Everyone Is Worth Saving

This track was the first that we made for the album. Following no rules was our direction. It was just like a breath of fresh air, no stress, only fun.

Kick and toms were done with the TR-808, hats and snare with a noise signal from the Korg MS-20. In the snare channel we put a Waves C1 Gate that made it shorter, a little bit inaccurate (in a good way) and organic. The bassline comes from the Roland SH-1 (our preferred monosynth). It’s a classic saw wave with random sample and hold modulation on the filter. It’s a pretty basic progression – we took inspiration from the Cluster track ‘Caramel’.

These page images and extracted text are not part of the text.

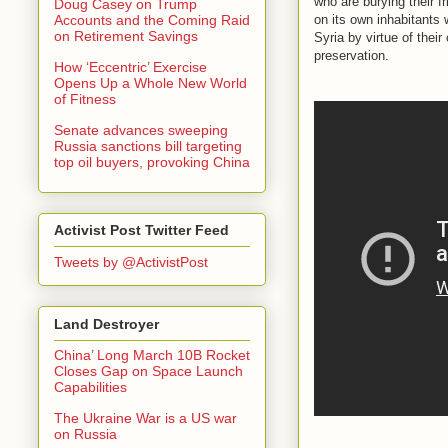
who are burying their f
Doug Casey on Trump
on its own inhabitants 
Accounts and the Coming Raid
on Retirement Savings
Syria by virtue of thei
preservation.
How ‘Eccentric’ Exercise
Opens Up a Whole New World
of Fitness
Senate advances sweeping
Russia sanctions bill targeting
top oil buyers, provoking China
Activist Post Twitter Feed
Tweets by @ActivistPost
Land Destroyer
China’ Long March 10B Rocket
Closes Gap on Space Launch
Capabilities
The Ukraine War is a US war
on Russia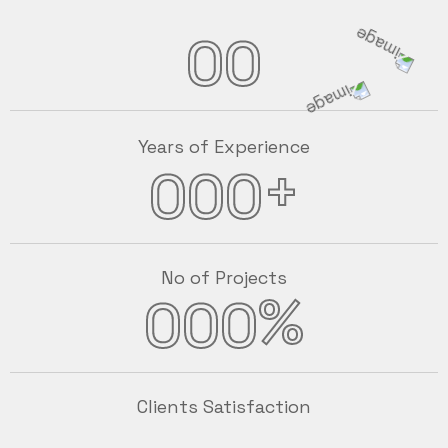
00
Years of Experience
+
000
No of Projects
%
000
Clients Satisfaction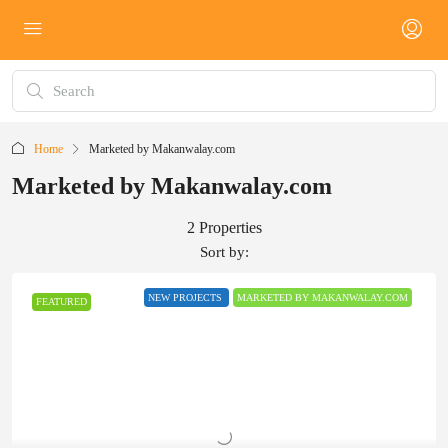
Home
Marketed by Makanwalay.com
Marketed by Makanwalay.com
2 Properties
Sort by:
NEW PROJECTS
MARKETED BY MAKANWALAY.COM
FEATURED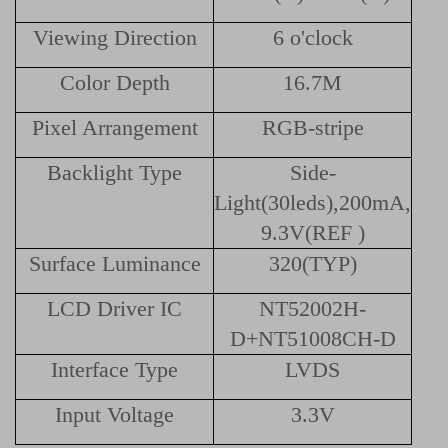
Viewing Direction
6 o'clock
Color Depth
16.7M
Pixel Arrangement
RGB-stripe
Backlight Type
Side-
Light(30leds),200mA,
9.3V(REF )
Surface Luminance
320(TYP)
LCD Driver IC
NT52002H-
D+NT51008CH-D
Interface Type
LVDS
Input Voltage
3.3V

The piano pad was done with U-he Diva. We put Waves Real ADT on it to get a slightly detuned chorus sound. The high-pitched lead synth comes from the square wave of the Roland MC-202, played through the Echoboy (Roland Space Echo emulation) and the ERS Dim D.

Don’t do drugs

We took inspiration for this track watching an old 60s anti-drugs TV propaganda movie. We built the track thinking of it as a soundtrack for that video. It’s a weird track. It seems, in the beginning, to be in 3/4 time because of the ghost hats and the cowbell but, in fact, it’s classic 4/4.

The kick was done, once again, with the 808, the hats triggering the noise signal of the SH-1. The ghost drum pattern comes from a sample library, as does the bassline. The pads and the arpeggio were done with U-he Diva, the lead with a free ensemble of NI Reaktor. We looked to get an overall ‘stoned’ sound, so there’s a lot of detuned stuff, chorus and big space reverbs.


This track was not written for the album. Some time ago we were asked to make ‘housey’ stuff for a various artists 12 inch, so we made something very basic: a shuffle house pattern made wth D-16 Drumazon, a GForce Minimonsta jazzy bassline, a glossy pad from U-he Diva and an old-school vocal sample. We went for a lo-fi mix. The drums were processed with OhmForce Omicide and the other tracks with U-he Satin. In the end we love how it sounds and decided to put it in the album as a bonus track.